I got my first electric bill for my new house and suddenly I'm on a
power-saving kick.
I broke out my
trusty
Kill-A-Watt and measured how much power the various bits of my new
audiovisual rack use.
Idle, my rack consumes an astonishing 80 watts. That's like
leaving a lightbulb on all the time, and at my punitive rate of $0.35
/ kilowatt-hour it's costing me $20 / month just to own this rack.
What's it doing?
- 38W Tivo (Standby mode saves 2W)
- 35W Five Sonos
players
- 4W Network switch
- 2W Superfluous power conditioner lights
Of course, it takes more power to actually use the gear.
- 32W Listening to music upstairs (1¢/hr)

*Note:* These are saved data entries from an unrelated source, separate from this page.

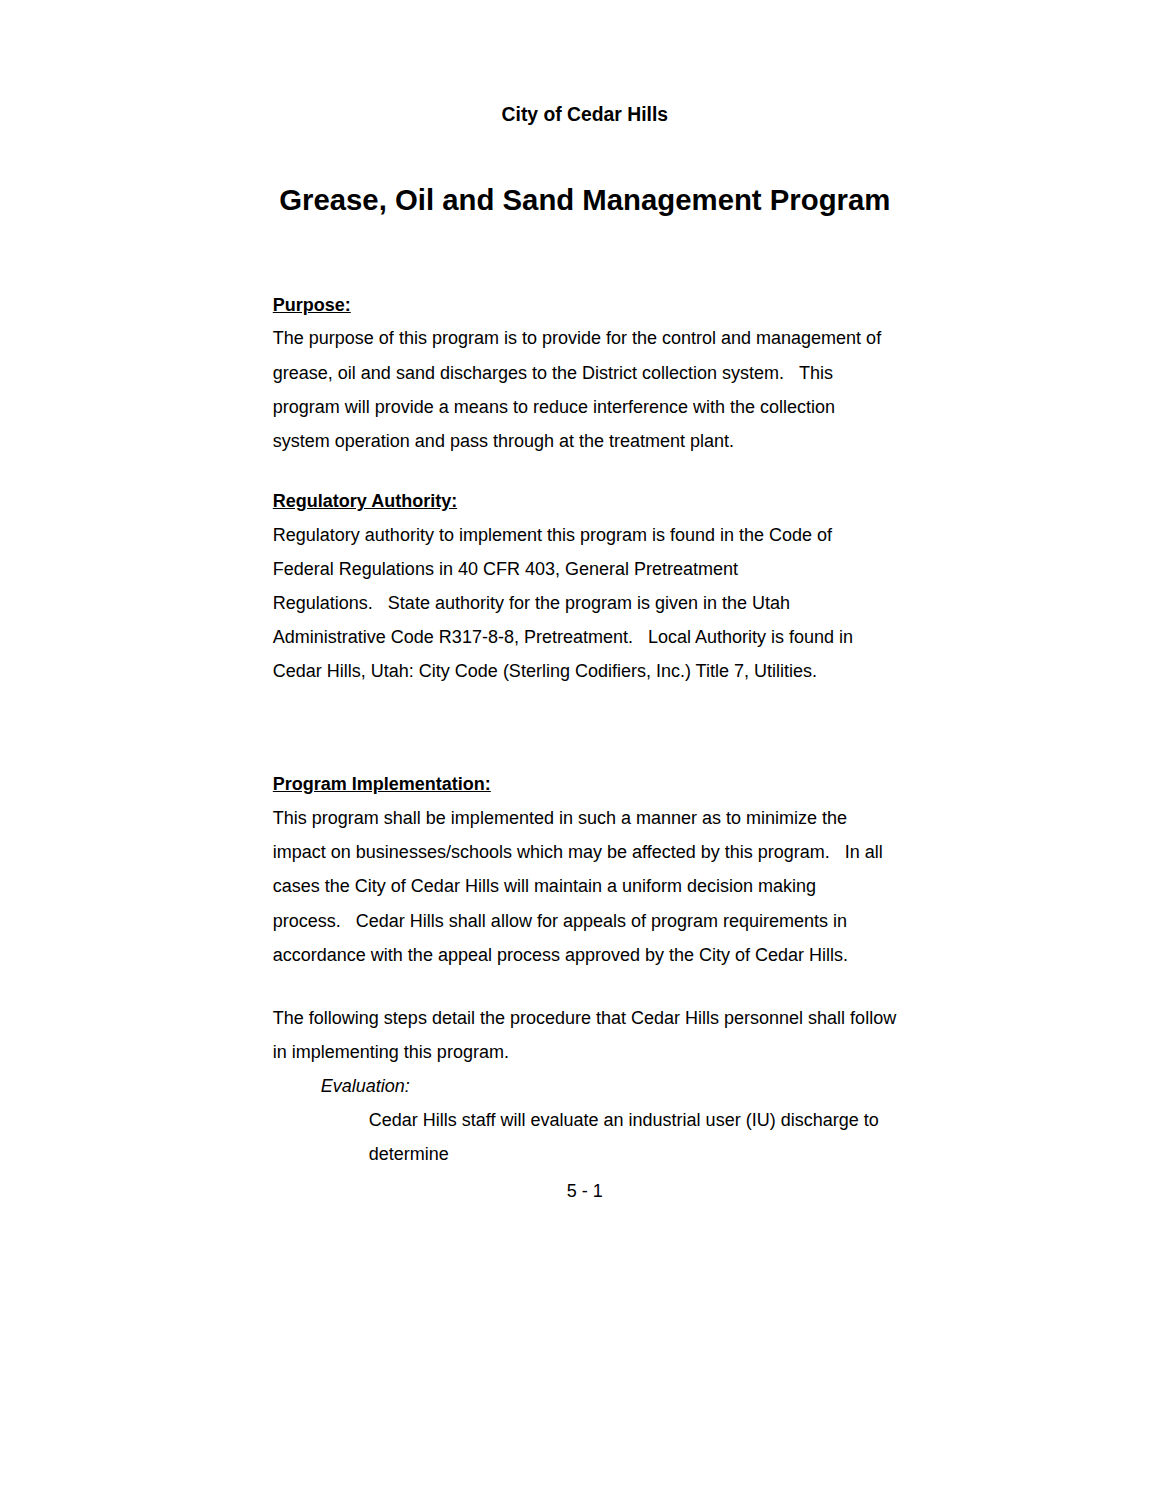City of Cedar Hills
Grease, Oil and Sand Management Program
Purpose:
The purpose of this program is to provide for the control and management of grease, oil and sand discharges to the District collection system. This program will provide a means to reduce interference with the collection system operation and pass through at the treatment plant.
Regulatory Authority:
Regulatory authority to implement this program is found in the Code of Federal Regulations in 40 CFR 403, General Pretreatment Regulations. State authority for the program is given in the Utah Administrative Code R317-8-8, Pretreatment. Local Authority is found in Cedar Hills, Utah: City Code (Sterling Codifiers, Inc.) Title 7, Utilities.
Program Implementation:
This program shall be implemented in such a manner as to minimize the impact on businesses/schools which may be affected by this program. In all cases the City of Cedar Hills will maintain a uniform decision making process. Cedar Hills shall allow for appeals of program requirements in accordance with the appeal process approved by the City of Cedar Hills.
The following steps detail the procedure that Cedar Hills personnel shall follow in implementing this program.
Evaluation:
Cedar Hills staff will evaluate an industrial user (IU) discharge to determine
5 - 1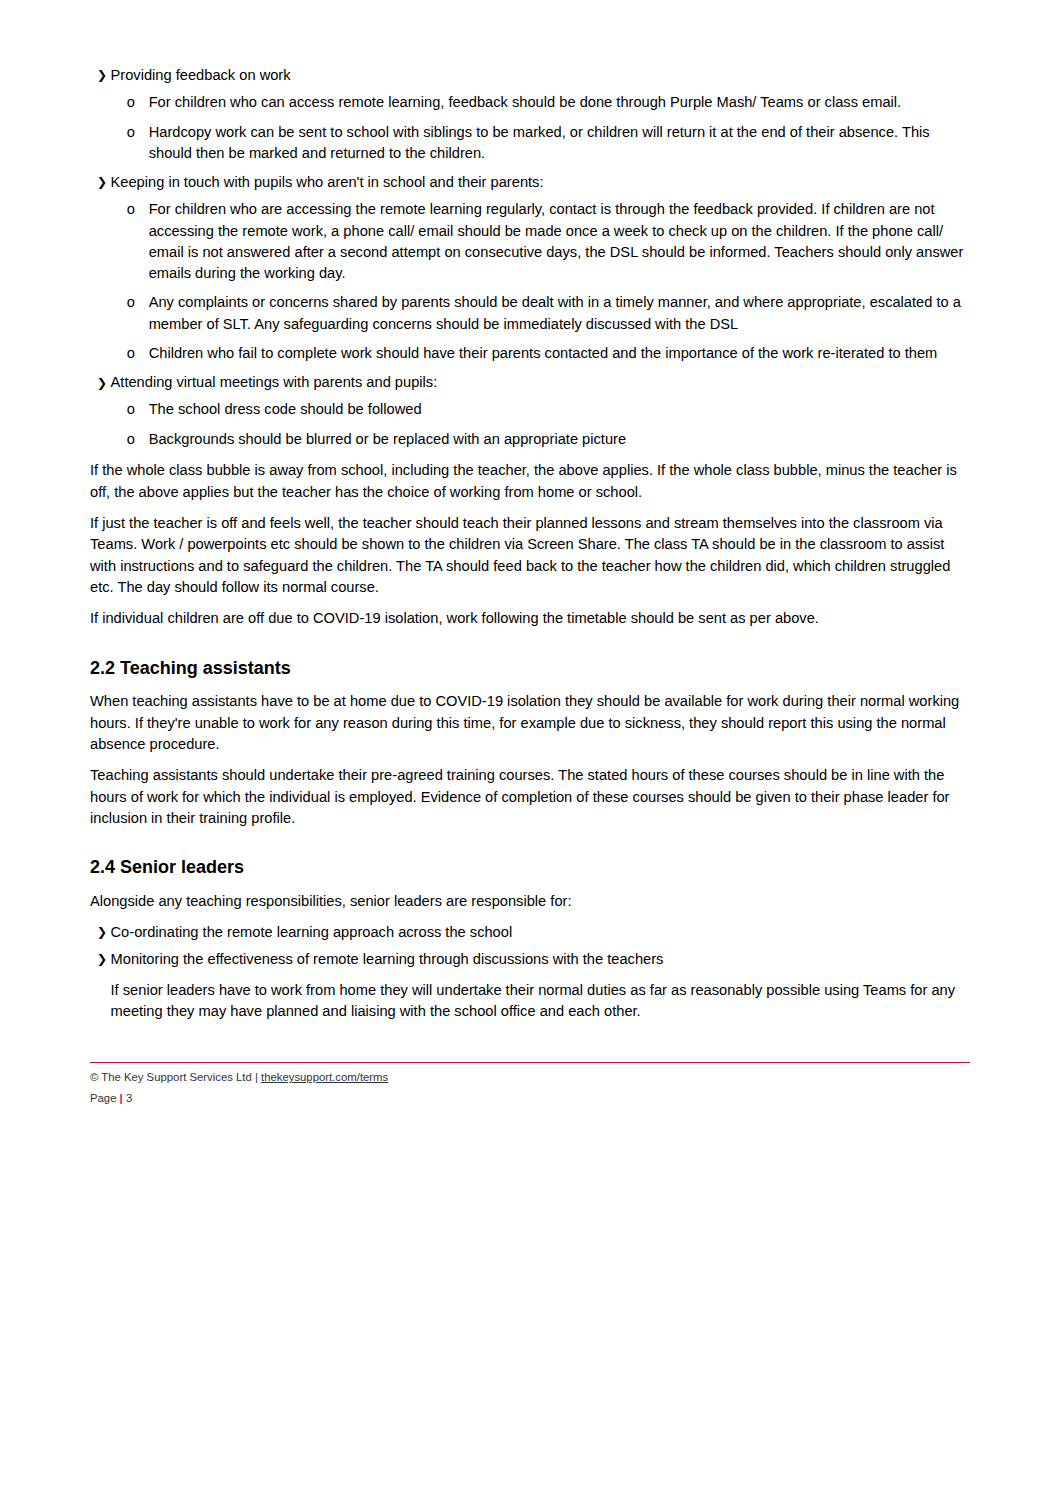Providing feedback on work
For children who can access remote learning, feedback should be done through Purple Mash/ Teams or class email.
Hardcopy work can be sent to school with siblings to be marked, or children will return it at the end of their absence. This should then be marked and returned to the children.
Keeping in touch with pupils who aren't in school and their parents:
For children who are accessing the remote learning regularly, contact is through the feedback provided. If children are not accessing the remote work, a phone call/ email should be made once a week to check up on the children. If the phone call/ email is not answered after a second attempt on consecutive days, the DSL should be informed. Teachers should only answer emails during the working day.
Any complaints or concerns shared by parents should be dealt with in a timely manner, and where appropriate, escalated to a member of SLT. Any safeguarding concerns should be immediately discussed with the DSL
Children who fail to complete work should have their parents contacted and the importance of the work re-iterated to them
Attending virtual meetings with parents and pupils:
The school dress code should be followed
Backgrounds should be blurred or be replaced with an appropriate picture
If the whole class bubble is away from school, including the teacher, the above applies. If the whole class bubble, minus the teacher is off, the above applies but the teacher has the choice of working from home or school.
If just the teacher is off and feels well, the teacher should teach their planned lessons and stream themselves into the classroom via Teams. Work / powerpoints etc should be shown to the children via Screen Share. The class TA should be in the classroom to assist with instructions and to safeguard the children. The TA should feed back to the teacher how the children did, which children struggled etc. The day should follow its normal course.
If individual children are off due to COVID-19 isolation, work following the timetable should be sent as per above.
2.2 Teaching assistants
When teaching assistants have to be at home due to COVID-19 isolation they should be available for work during their normal working hours. If they're unable to work for any reason during this time, for example due to sickness, they should report this using the normal absence procedure.
Teaching assistants should undertake their pre-agreed training courses. The stated hours of these courses should be in line with the hours of work for which the individual is employed. Evidence of completion of these courses should be given to their phase leader for inclusion in their training profile.
2.4 Senior leaders
Alongside any teaching responsibilities, senior leaders are responsible for:
Co-ordinating the remote learning approach across the school
Monitoring the effectiveness of remote learning through discussions with the teachers
If senior leaders have to work from home they will undertake their normal duties as far as reasonably possible using Teams for any meeting they may have planned and liaising with the school office and each other.
© The Key Support Services Ltd | thekeysupport.com/terms
Page | 3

- Running three amplified Sonos zone players
- 85W Main amplifiers (3¢/hr)
- Just turning on the amplifier and the subwoofer amp,
not actually using it.
- 4W Watching TV
- The Tivo consumes so much power when idle that actually watching it doesn't add much. Of course, I need the amplifiers on too.
- 25W Watching Blu-Ray (1¢/hr)
- The disc player is hungry. It seems to use this much power even
when sitting idle at a disc menu.
- 184W Playing GTA4 on an Xbox 360 (6¢/hr)
- What an inefficient beast. It generates so much heat I have to
leave the door open, too. Saves about 30W when sitting idle on the
dashboard.
I don't begrudge the operating costs when actually doing stuff, even
the Xbox. But 80 watts when idle is terrible. The Tivo is never truly
idle, I can understand what it's doing with the power. But why do the
amplified Sonos players consume 7W each when doing nothing? At least I
can turn off the stupid power conditioner lights.